Mount Maunganui RSA general manager Andrew Buenter hoped MTA would show leniency over more than $1000 worth of expired vouchers. Photo/John Borren
More than $1000 worth of donations to Mount RSA have gone to waste after the Motor Trade Association refused to honour expired gift cards.
The RSA says it is a "kick in the teeth" for the not-for-profit organisation that gives MTA gift cards to volunteers who visit sick and dying RSA members in hospital and at Waipuna Hospice.
Mount Maunganui RSA general manager Andrew Buenter told the Bay of Plenty Times the cards, worth $1140, were forgotten about after they were left in a safe in August 2013 by an outgoing staff member.
By the time they were found last month, they were eight months past their expiry date.
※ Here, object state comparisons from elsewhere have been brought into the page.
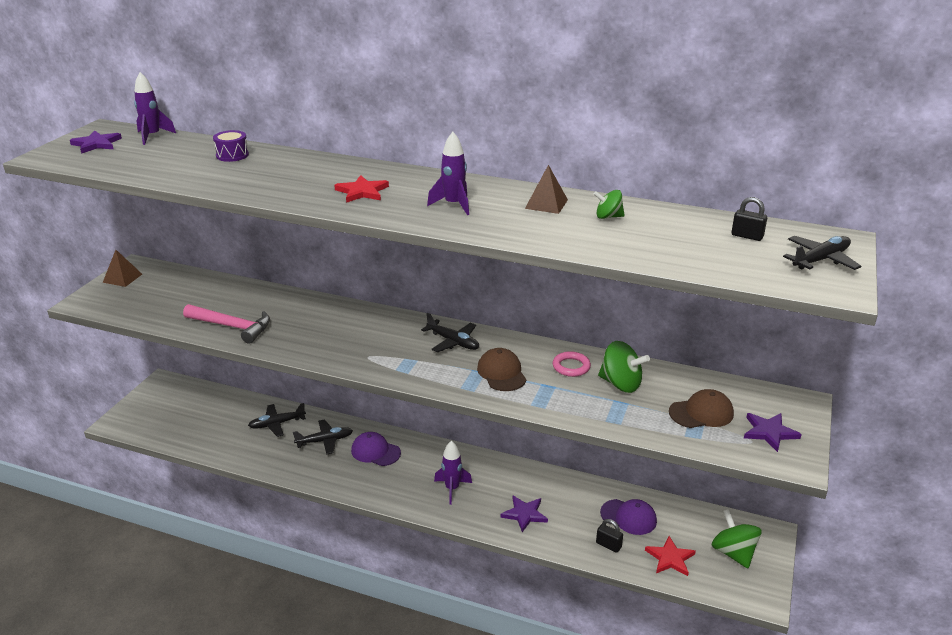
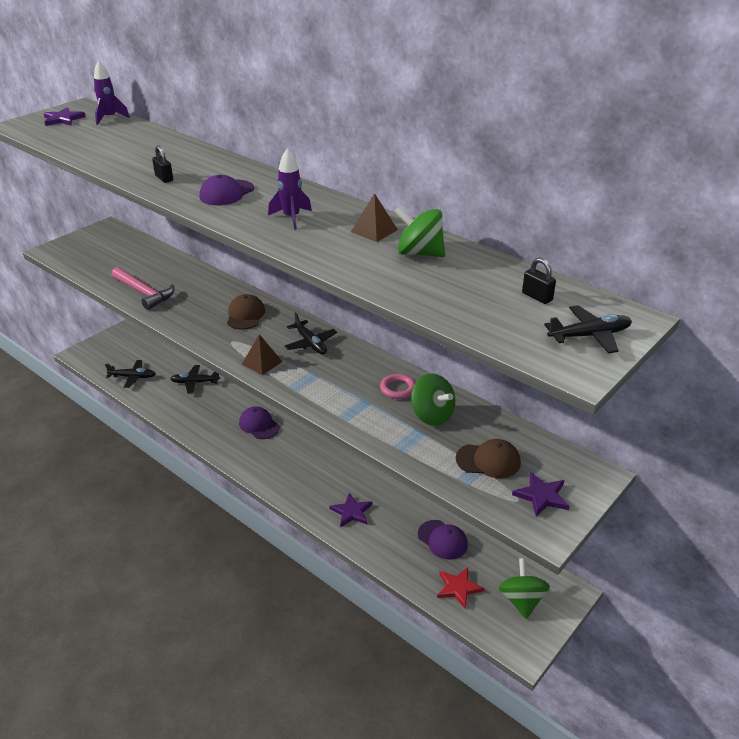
camera: 20 degrees right, 5 degrees up
brown pyramid [103,250,142,287] -> brown pyramid moved to [242,334,283,375]
purple drum [213,130,249,162] -> none
black plane [293,419,353,455] -> black plane moved to [105,360,156,388]
red star [334,175,389,203] -> purple cap [199,175,254,205]
purple rocket [434,441,472,505] -> none
brown cap [477,348,526,391] -> brown cap moved to [227,294,265,330]
green spinning top [593,190,625,219] -> green spinning top [394,207,445,257], size x1.72
black padlock [596,519,623,553] -> black padlock moved to [152,145,173,183]

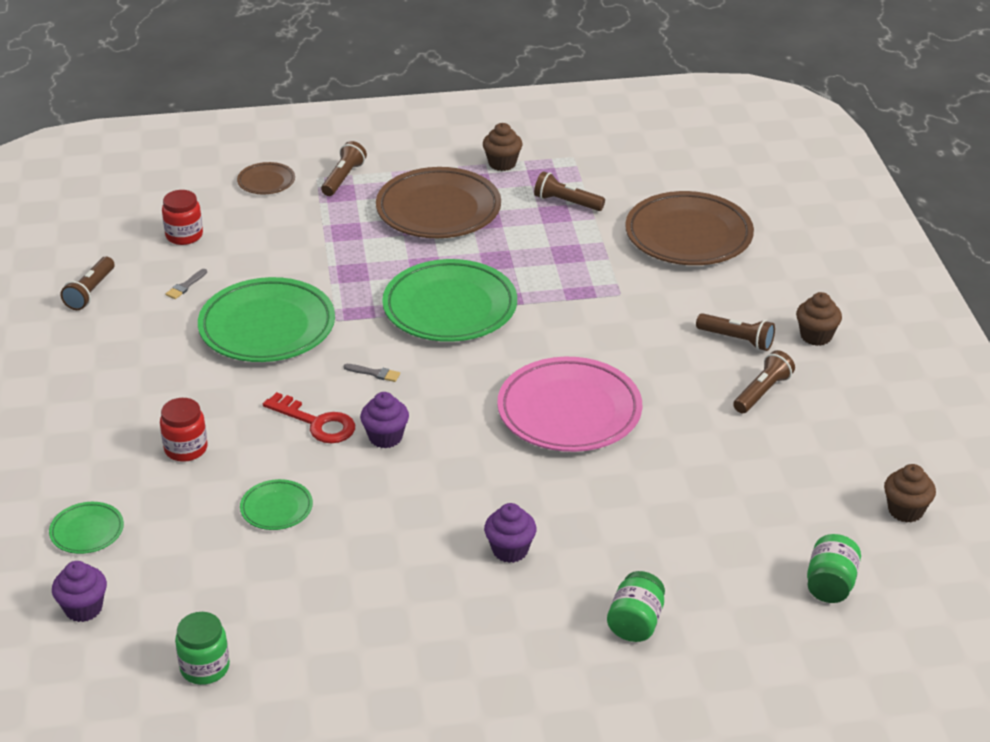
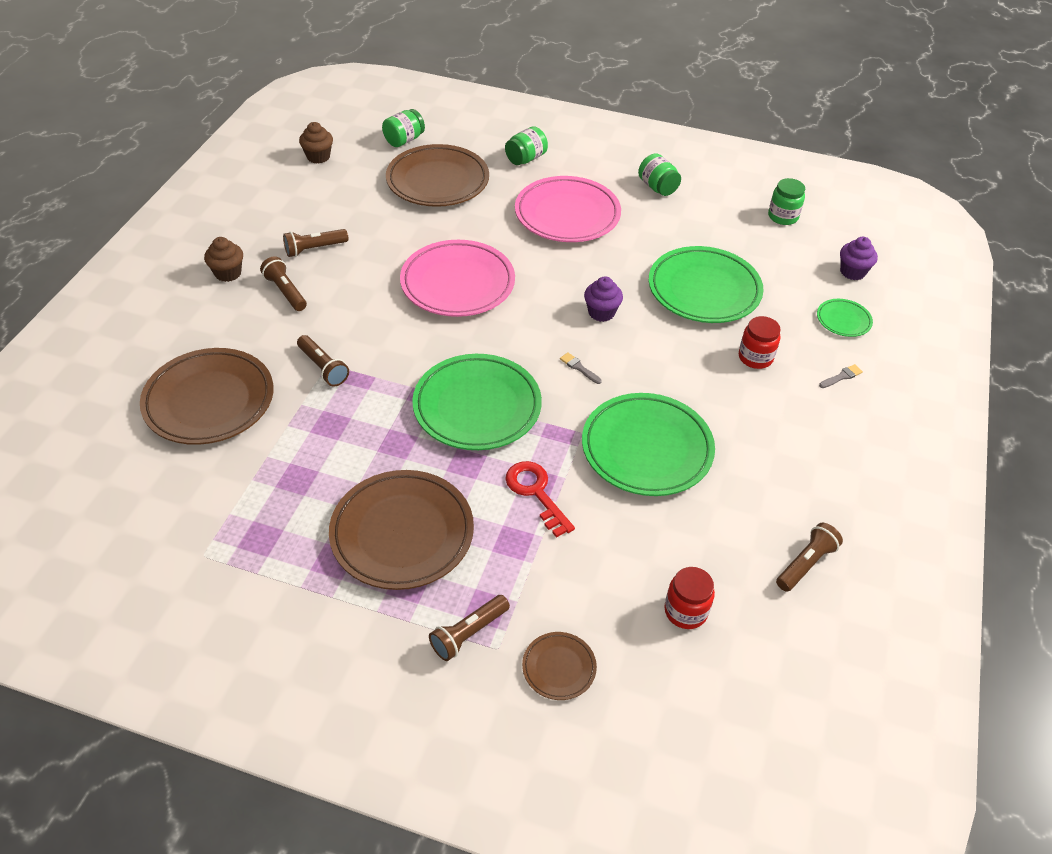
camera: 155 degrees left, 10 degrees up
grey brush [166,269,207,299] -> grey brush moved to [819,364,863,388]
green plate [240,479,313,530] -> green plate [649,246,764,323], size x2.12
red key [263,392,355,443] -> red key moved to [506,461,575,538]
brown cupcake [483,123,522,171] -> none
purple cupcake [484,503,537,563] -> pink plate [515,176,621,242]
brown flashlight [534,171,605,211] -> brown flashlight moved to [297,335,349,386]
none -> brown plate [386,144,489,207]
none -> green jar [638,153,681,196]

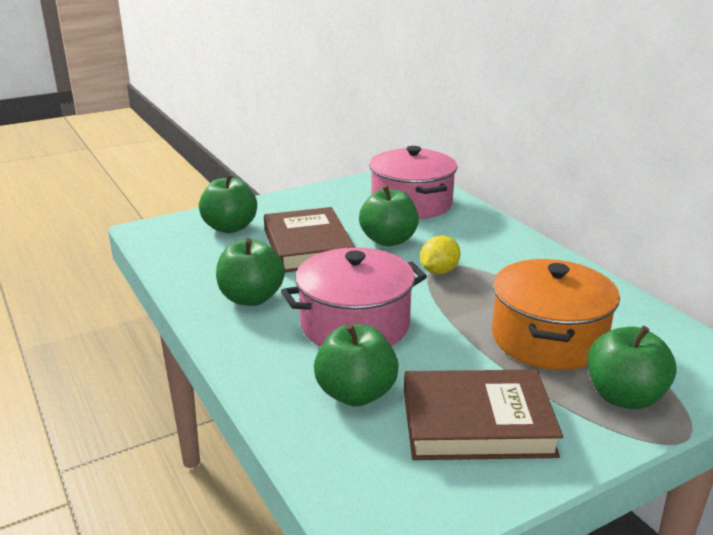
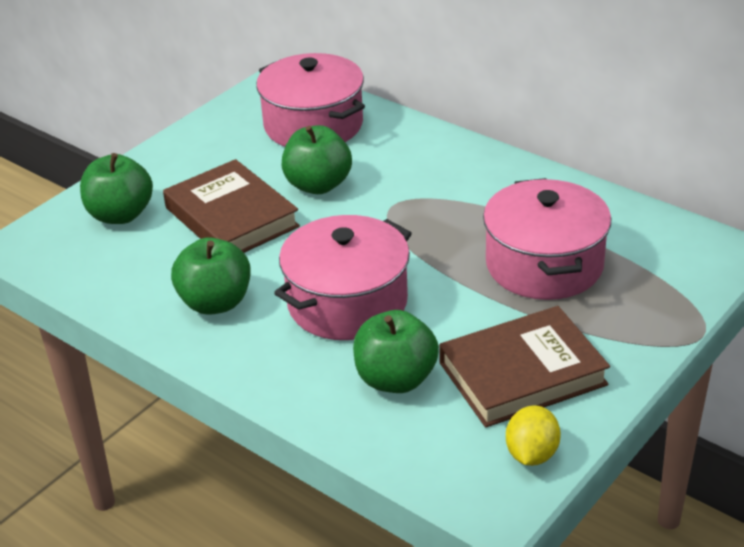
camera: 20 degrees left, 10 degrees up
yellow lemon [420,236,461,274] -> yellow lemon moved to [506,405,561,466]
orange pot [492,259,620,370] -> pink pot [483,178,612,300]
green apple [588,326,677,409] -> none

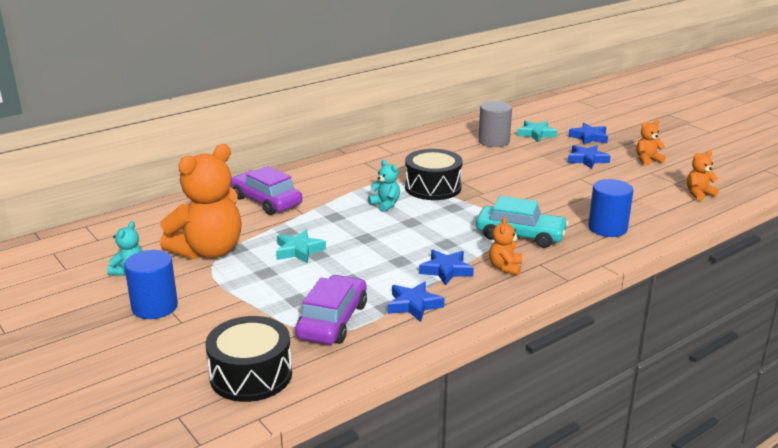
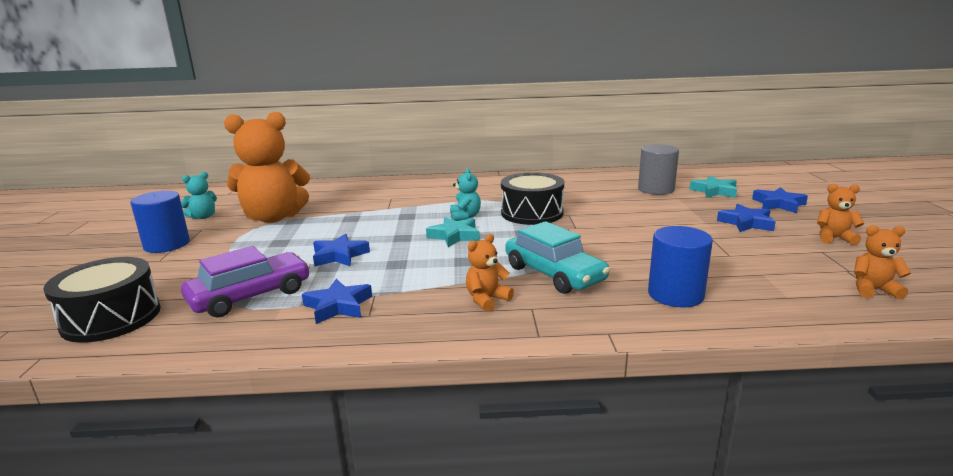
camera: 35 degrees right, 5 degrees down
purple car [231,166,302,215] -> none
turquoise star [276,230,326,264] -> turquoise star moved to [426,217,479,247]
blue star [419,250,474,285] -> blue star moved to [313,234,370,267]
The cards were paid for using donations - including money from the Poppy Day appeal.
It's a tremendous amount ... To have well over $1000 disappear like that is a bit of a kick in the teeth and very hard for us to digest.
Mr Buenter wrote to the MTA on Thursday last week, seeking leniency.
But MTA member products manager Danny Garrick refused the request, responding in an email on Tuesday that the organisation "will not be taking any further action in relation to the cards you have on hand".
"MTA does allow a period of grace from the legitimate expiry date, however, in the case of your organisation that period has well and truly passed," he said.
"No doubt you can appreciate that it is necessary to have a cut-off period and that needs to be applied across all our customers."
Mr Buenter said he was "very disappointed" given there was so much publicly donated money on the line. "We understand that they're expired vouchers but we don't understand why it's so black and white, especially with such a big amount of money.
"It's a tremendous amount ... To have well over $1000 disappear like that is a bit of a kick in the teeth and very hard for us to digest," he said.
"To have over $1000 worth of gift cards lose their value is of great concern and one an organisation such as this cannot sustain," he said.
He said losing that much money would affect the volunteers and returned soldiers, as well as the people who donated the money in good faith.
"We will always endeavour to maintain these services but we'd like to see big corporates supporting us, not hindering us."
The RSA had been a good customer to the MTA, spending about $1500 on vouchers every year for about 10 years, he said.
Providing support to RSA members in hospitals and hospices was a critical and essential part of what the RSA did and it would be sad to see it stop, he said.
"We've, in effect, lost out.
"And it's not just us, it's the volunteers who have the difficult task of visiting people in hospital who they don't even know and supporting them.
"It's everyone who supports the RSA and all the people in the hospitals who need this support."
The RSA was simply hoping to secure a short extension on the vouchers so they could be used.
"It's a moral question we're wanting to ask ...
"We would like to see a bit of leniency."
Consumer New Zealand chief executive Sue Chetwin said the MTA was within its rights to not honour the vouchers but she was surprised they had not.
"I would have thought an organisation like MTA would honour them ... given it's a not-for-profit and given they are used for volunteers to visit returned servicemen in hospital." She said it would be a "real shame" for the public's money, which was donated to help RSA men and women, go to waste.
The MTA was contacted by the Bay of Plenty Times for comment twice yesterday but it did not respond before deadline.